Hundreds of thousands of union members protest pension reform in France
(Update 1: Reledes, rewrites, adds info on demonstrations, violence)
Paris, May 1 (EFE).- French unions took to the streets on Monday, with hundreds of thousands of people turning out on May 1 in a new show of force against pension reform, the 13th such demonstration so far this year.
The leaders of the unions, which marched and demonstrated together – something that has not occurred since May 1, 2009 – called the turnout “historic”, although violent groups took advantage of the situation to create a certain amount of mayhem.
The General Confederation of Labor (CFT) said that 2.3 million people demonstrated around the country – 550,000 of them in Paris – which according to its own tally would be the second record-setting day in terms of turnout since the movement against pension reform got under way on Jan. 19.
On the other hand, the French Interior Ministry said that 782,000 demonstrators hit the streets across France, with 112,000 of them marching in the capital.
Although the marches transpired without incident in the great majority of the 300 or so that were organized throughout the country, there were assorted clashes in Nantes, Lyon, Angers, Toulouse and, in particular, in Paris.
Interior Minister Gerald Darmanin told reporters shortly before 8 pm that 108 security personnel had been injured in the clashes and 291 people had been arrested, adding that “this violence must be condemned by everyone.”
Nineteen police officers were injured in Paris, where clashes were continuing late in the afternoon and early evening near Place de la Nacion.
Darmanin said that he hoped that the authors of the attacks on police and property would receive “firm punishment” and emphasized that for months the presence of members “of the ultra-left” has been noted at the protests, asserting that some 2,000 such demonstrators were now mobilized.
In the capital, skirmishes between security forces and radical groups were continuous all during the march between the Place de la Republique and Place de la Nacion, with the demonstrators smashing store and bank windows and burning trash bins and all sorts of urban furniture.
Police fired tear gas and, toward the end of the march, used water cannons to disperse the rioters and also to extinguish a fire that broke out – or was set – in the basement of a building on the Place de la Nacion.
One police officer was serious burned when he was struck with a Molotov cocktail.
The forces of order used drones to monitor the marches, a move that had sparked controversy in recent days and which motivated some people to turn to the courts to prevent it, arguing that the use of such devices curtails public freedoms.
The courts, however, did not agree with those claims with the single exception of the city of Rouen, where magistrates limited the amount of time and the area in which police could use drones to the immediate site and duration of the demonstration there.
According to the Prefecture in the Department of the Rhone, using drones enabled law enforcement authorities to arrest about 30 people who were causing incidents in Lyon.
A total of 12,000 police were deployed around the country by the Interior Ministry, 5,000 of them in Paris.

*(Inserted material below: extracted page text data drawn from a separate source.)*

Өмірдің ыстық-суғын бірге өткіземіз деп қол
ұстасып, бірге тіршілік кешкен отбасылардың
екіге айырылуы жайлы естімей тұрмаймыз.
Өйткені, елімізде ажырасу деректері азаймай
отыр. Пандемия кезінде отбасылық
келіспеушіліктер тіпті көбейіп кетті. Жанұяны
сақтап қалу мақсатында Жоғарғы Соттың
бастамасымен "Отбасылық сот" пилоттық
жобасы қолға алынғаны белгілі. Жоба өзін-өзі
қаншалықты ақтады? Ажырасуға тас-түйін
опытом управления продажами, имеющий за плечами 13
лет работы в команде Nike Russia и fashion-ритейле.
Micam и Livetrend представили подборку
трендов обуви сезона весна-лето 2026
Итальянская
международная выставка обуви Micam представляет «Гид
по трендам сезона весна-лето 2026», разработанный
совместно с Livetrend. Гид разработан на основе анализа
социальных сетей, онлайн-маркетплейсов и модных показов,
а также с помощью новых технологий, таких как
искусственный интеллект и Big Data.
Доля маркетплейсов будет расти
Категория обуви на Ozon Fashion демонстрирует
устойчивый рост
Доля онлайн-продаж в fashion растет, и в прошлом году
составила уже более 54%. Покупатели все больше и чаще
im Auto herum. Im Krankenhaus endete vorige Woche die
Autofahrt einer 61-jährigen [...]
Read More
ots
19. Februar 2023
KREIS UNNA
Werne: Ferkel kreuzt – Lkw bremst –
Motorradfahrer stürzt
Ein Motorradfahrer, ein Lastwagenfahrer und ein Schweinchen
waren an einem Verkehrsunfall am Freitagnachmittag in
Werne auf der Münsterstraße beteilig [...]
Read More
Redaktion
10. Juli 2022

Before the Paris march began, the head of the French Democratic Confederation of Labor (CFDT), the country’s largest union, Laurent Berger, had reiterated his condemnation of “any form of violence against property and persons,” at the same time that he said that that was not what attention should be focused on.

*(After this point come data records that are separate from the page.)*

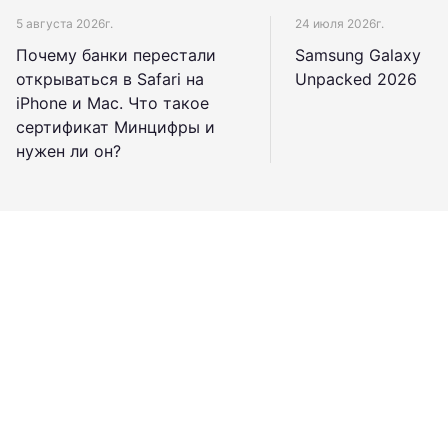
5 августа 2026г.
24 июля 2026г.
Почему банки перестали
Samsung Galaxy
открываться в Safari на
Unpacked 2026
iPhone и Mac. Что такое
сертификат Минцифры и
нужен ли он?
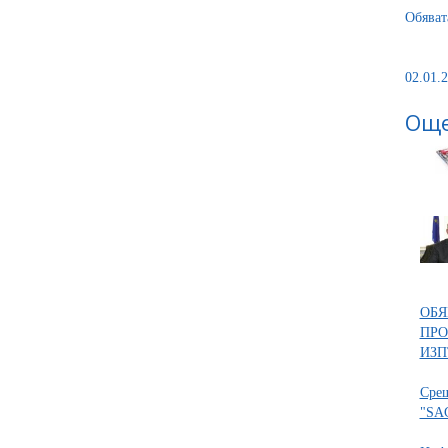
Обяват
02.01.2
Още
ОБЯ
ПРО
ИЗП
Срещ
"SA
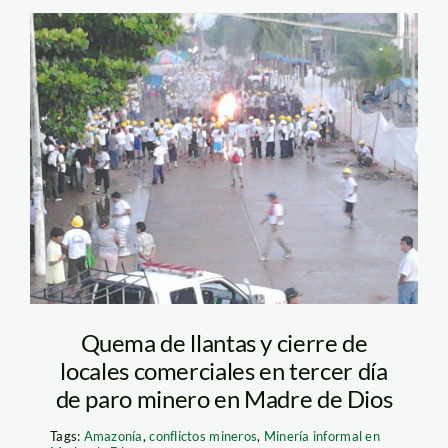
paro_madre_de_dios_emilio
Quema de llantas y cierre de
locales comerciales en tercer día
de paro minero en Madre de Dios
Tags:
Amazonía
,
conflictos mineros
,
Minería informal en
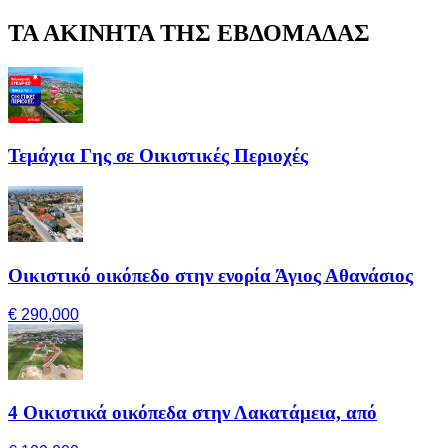
ΤΑ ΑΚΙΝΗΤΑ ΤΗΣ ΕΒΔΟΜΑΔΑΣ
Τεμάχια Γης σε Οικιστικές Περιοχές
Οικιστικό οικόπεδο στην ενορία Άγιος Αθανάσιος
€ 290,000
4 Οικιστικά οικόπεδα στην Λακατάμεια, από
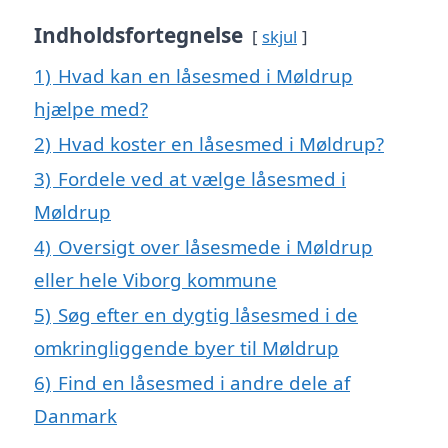
Indholdsfortegnelse
skjul
1)
Hvad kan en låsesmed i Møldrup
hjælpe med?
2)
Hvad koster en låsesmed i Møldrup?
3)
Fordele ved at vælge låsesmed i
Møldrup
4)
Oversigt over låsesmede i Møldrup
eller hele Viborg kommune
5)
Søg efter en dygtig låsesmed i de
omkringliggende byer til Møldrup
6)
Find en låsesmed i andre dele af
Danmark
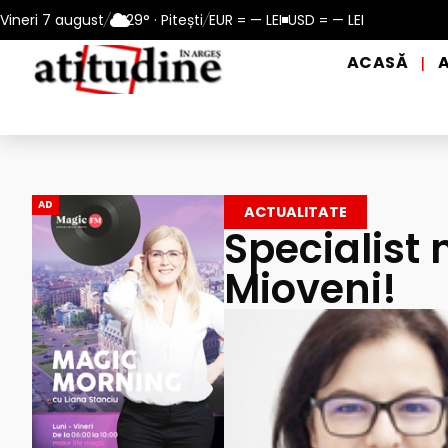
m ajutor și de distribuire a apei potabile, în perioadele de canicu
Vineri 7 august
/
29° · Pitești
/
EUR = — LEI
USD = — LEI
ACASĂ
|
AD
ACTUALITATE
Specialist 
Mioveni!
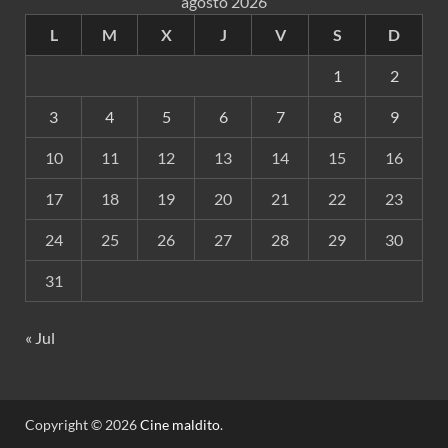
agosto 2026
L
M
X
J
V
S
D
1
2
3
4
5
6
7
8
9
10
11
12
13
14
15
16
17
18
19
20
21
22
23
24
25
26
27
28
29
30
31
« Jul
Copyright © 2026
Cine maldito
.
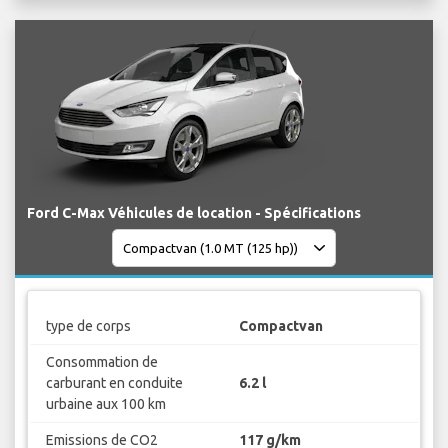
Ford C-Max Véhicules de location - Spécifications
type de corps
Compactvan
Consommation de
carburant en conduite
6.2 l
urbaine aux 100 km
Emissions de CO2
117 g/km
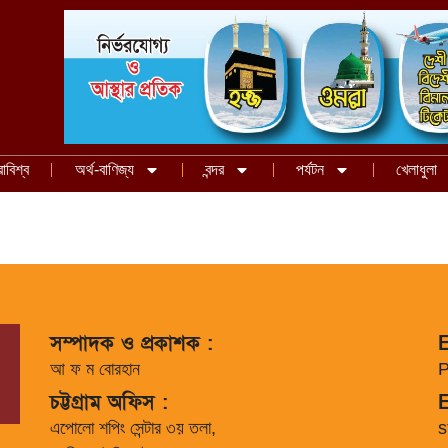
রাবিশ্ব
অর্থ-বাণিজ্য
বন্দর
পর্যটন
খেলাধুলা
সম্পাদক ও প্রকাশক :
E
আ ফ ম বোরহান
P
চট্টগ্রাম অফিস :
E
এপোলো শপিং সেন্টার ৩য় তলা,
s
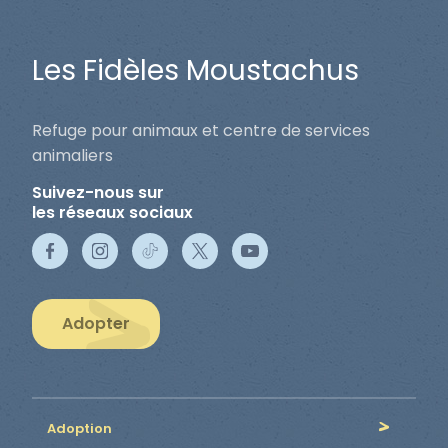
Les Fidèles Moustachus
Refuge pour animaux et centre de services
animaliers
Suivez-nous sur
les réseaux sociaux
Adopter
Adoption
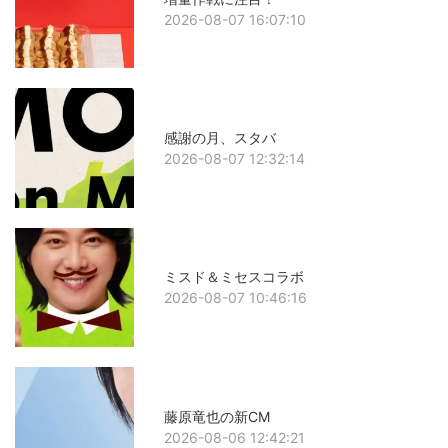
2026-08-07 16:07:10
感謝の月、スタバ
2026-08-07 12:32:14
ミスド＆ミセスコラボ
2026-08-07 10:46:16
藤原竜也の新CM
2026-08-06 12:42:21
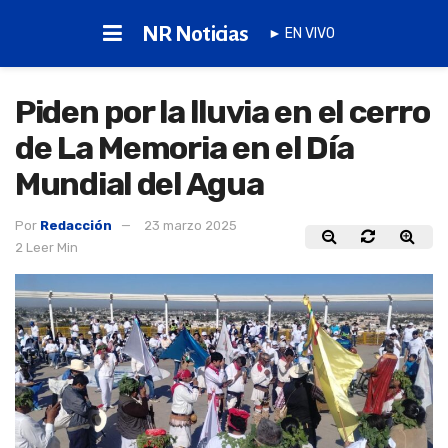
NR Noticias
► EN VIVO
Piden por la lluvia en el cerro
de La Memoria en el Día
Mundial del Agua
Por
Redacción
23 marzo 2025
2 Leer Min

The objective of the unions – above all – was, he said, to reiterate their rejection of the pension reform implemented more than two weeks ago that raised the minimum retirement age from 62 to 64, a move by the government of President Emmanuel Macron that has enabled the unions to remain united.
But that unity could begin to fracture, with Berger saying that he will attend a meeting that is expected to be called in the coming days by Prime Minister Elisabeth Borne to discuss other issues, an attempt by the government to turn the page on a crisis that has plunged it into a disturbing paralysis.
The head of the CFT, France’s second-largest union, Sophie Binet, although she agreed with Berger on the urgency of addressing the adjustment of salaries and wages, as workers lose purchasing power due to inflation, said she was less willing to meet and discuss non-pension related issues with the government.